What you are asked to do ▸ Each line of the records below that contains "pixels" needs to be copied.

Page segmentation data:
+---+
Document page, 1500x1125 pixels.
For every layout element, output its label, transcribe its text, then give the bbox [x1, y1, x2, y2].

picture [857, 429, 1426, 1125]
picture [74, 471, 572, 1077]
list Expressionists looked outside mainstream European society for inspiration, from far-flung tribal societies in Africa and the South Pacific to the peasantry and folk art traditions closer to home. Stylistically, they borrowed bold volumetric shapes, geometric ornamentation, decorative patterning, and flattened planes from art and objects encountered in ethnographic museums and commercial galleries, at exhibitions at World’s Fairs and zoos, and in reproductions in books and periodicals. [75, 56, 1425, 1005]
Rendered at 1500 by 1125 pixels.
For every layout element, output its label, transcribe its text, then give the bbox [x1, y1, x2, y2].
+---+
Answer for the task ▸
Document page, 1500x1125 pixels.
Rendered at 1500 by 1125 pixels.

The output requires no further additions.